# Work instruction a
Arrange the lines of the stored data entries, from the line with "好評をいただいています" to the line with "на вкус как", as a JSON list of strings with one string per line and blank lines omitted. Leave the pictures out of the answer.
── Selected text ──
There has been a discussion of censored variables on Mplus Discussion this week under the heading of Growth Modeling of Longitudinal Data: Growth Models For Censored Data. I think the information there may answer your questions.
Anonymous posted on Tuesday, March 22, 2005 - 2:58 pm
I am trying to solve a 5 equations system of simultaneous tobit models and would like to know if Mplus can handle before i buy it. Many Thanks
bmuthen posted on Tuesday, March 22, 2005 - 3:21 pm
Yes, Tobit is available for general SEM, latent variable models in Mplus. Not only by weighted least squares estimation, but also by ML. And for ML not only the classic Tobit (classic censored-normal), but also limit-inflated censored-normal as well as 2-part (semicontinuous) modeling a la Olsen & Schafer (2001) in JASA.
Anonymous posted on Tuesday, March 22, 2005 - 3:40 pm
Thanks for your prompt response---if i may ask another question; what is the maximum number of observations i could use in Mplus?
bmuthen posted on Tuesday, March 22, 2005 - 4:05 pm
There is no limitation on the max number of observations. The real limit is when the time consumed in the algorithms depend on the sample size. But very large sample sizes (e.g. 100K) should be possible in most cases.
Anonymous posted on Monday, April 11, 2005 - 3:54 am
Hi, I run a censored SEM using WLSMV. I am curious to know why the vector of unknown thresholds is said to be estimated and does not appear anywhere. Or is it done internally and cannot be observed?
BMuthen posted on Monday, April 11, 2005 - 5:46 am
I'm not sure what you mean. The censoring points are fixed and not estimated. They are taken from the data. Censored variables do not have thresholds. They have means or intercepts depending on the model.
Anonymous posted on Monday, April 11, 2005 - 1:58 pm
Ok thanks--I guess i omitted that the WLSMV solves for censored data as well as categorical data with latent variables. Now i understand that the tresholds refer to the later. Thanks!
Anonymous posted on Monday, June 27, 2005 - 8:51 am
I'm estimating an SEM involving an observed censored variable that is dependent on a range of predictors (one latent continuous, and several observed categorical and continuous), and is, in turn, set to predict a categorical outcome. I wonder about the interpretation of path coefficients - of paths both "from" and "to" the censored variable.
───
── Information supplied ──
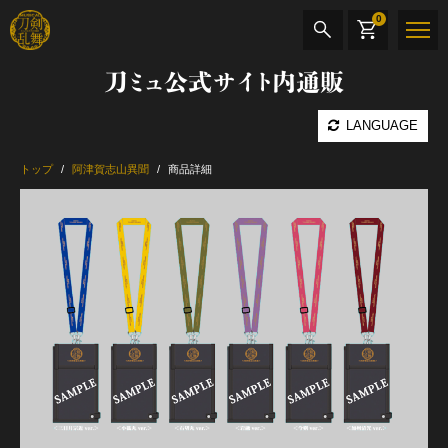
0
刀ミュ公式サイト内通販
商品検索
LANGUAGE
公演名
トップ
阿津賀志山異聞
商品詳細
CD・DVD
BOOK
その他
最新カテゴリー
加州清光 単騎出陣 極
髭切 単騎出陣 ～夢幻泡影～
───
── Information supplied ──
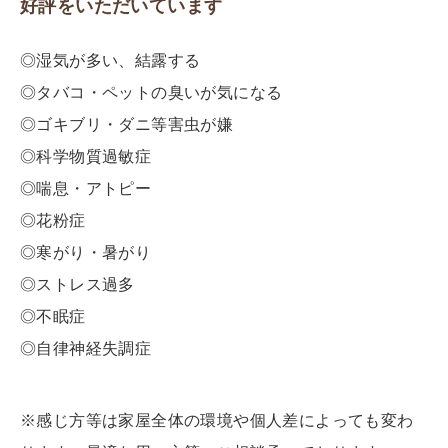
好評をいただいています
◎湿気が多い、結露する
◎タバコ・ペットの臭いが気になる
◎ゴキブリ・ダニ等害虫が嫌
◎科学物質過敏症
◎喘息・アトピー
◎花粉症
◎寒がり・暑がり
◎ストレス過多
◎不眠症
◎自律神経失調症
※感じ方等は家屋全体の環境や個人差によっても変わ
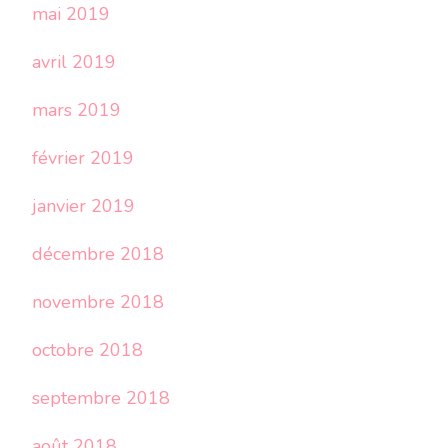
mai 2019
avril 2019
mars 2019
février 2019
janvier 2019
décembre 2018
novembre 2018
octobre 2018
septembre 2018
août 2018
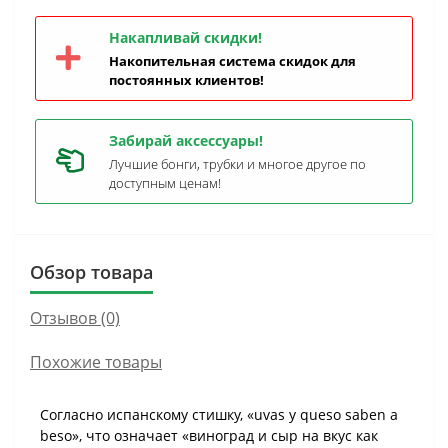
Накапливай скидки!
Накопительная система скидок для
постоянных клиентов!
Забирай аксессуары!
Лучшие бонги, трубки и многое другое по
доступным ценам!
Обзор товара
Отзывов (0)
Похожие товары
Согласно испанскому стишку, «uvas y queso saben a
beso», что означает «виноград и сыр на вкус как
───
# Work instruction b
Pick up the forum thread on censored variables in Mplus after its last post and continue it.

# Expected output a
[
  "好評をいただいています",
  "◎湿気が多い、結露する",
  "◎タバコ・ペットの臭いが気になる",
  "◎ゴキブリ・ダニ等害虫が嫌",
  "◎科学物質過敏症",
  "◎喘息・アトピー",
  "◎花粉症",
  "◎寒がり・暑がり",
  "◎ストレス過多",
  "◎不眠症",
  "◎自律神経失調症",
  "※感じ方等は家屋全体の環境や個人差によっても変わ",
  "mai 2019",
  "avril 2019",
  "mars 2019",
  "février 2019",
  "janvier 2019",
  "décembre 2018",
  "novembre 2018",
  "octobre 2018",
  "septembre 2018",
  "août 2018",
  "Накапливай скидки!",
  "Накопительная система скидок для",
  "постоянных клиентов!",
  "Забирай аксессуары!",
  "Лучшие бонги, трубки и многое другое по",
  "доступным ценам!",
  "Обзор товара",
  "Отзывов (0)",
  "Похожие товары",
  "Согласно испанскому стишку, «uvas y queso saben a",
  "beso», что означает «виноград и сыр на вкус как"
]

# Expected output b
1) Are the unstandardized "Estimates" interpretable like linear regression coefficients? (For 1 unit of the independent var, the dependent var increases by b units?) How is this adjusted for the censoring?
2) All the "StdYX" coefficients that involve the censored variable are given as "999". Is this because the censored variable does not have a straightforward standard deviation, or does it indicate some flaw in my model? I'm using the WLSMV estimator.
3) Is there a way to compare the magnitude of "STD" coefficients involving a censored outcome or predictor with "STD" coefficients involving uncensored continuous outcomes?
In case that's important: My censored variable is "Age at first pregnancy", ranging from 16 to 33, censored above at age 33 years.
BMuthen posted on Tuesday, June 28, 2005 - 8:02 am
1. When you have a depedent censored variable, the regression refers to a linear regression of an underlying latent uncensored variable on its predictors.
2. 999 probably refers to the fact that you have a negative variance estimate.
3. You can compare the STDYX coefficients for a censored and uncensored outcome.
Thanks for that. Can I come back on question 2? All variance estimates (including that of the censored variable) in my model are positive. Could there be another source of the "999"? Also, the R-square of the censored variable is returned as zero.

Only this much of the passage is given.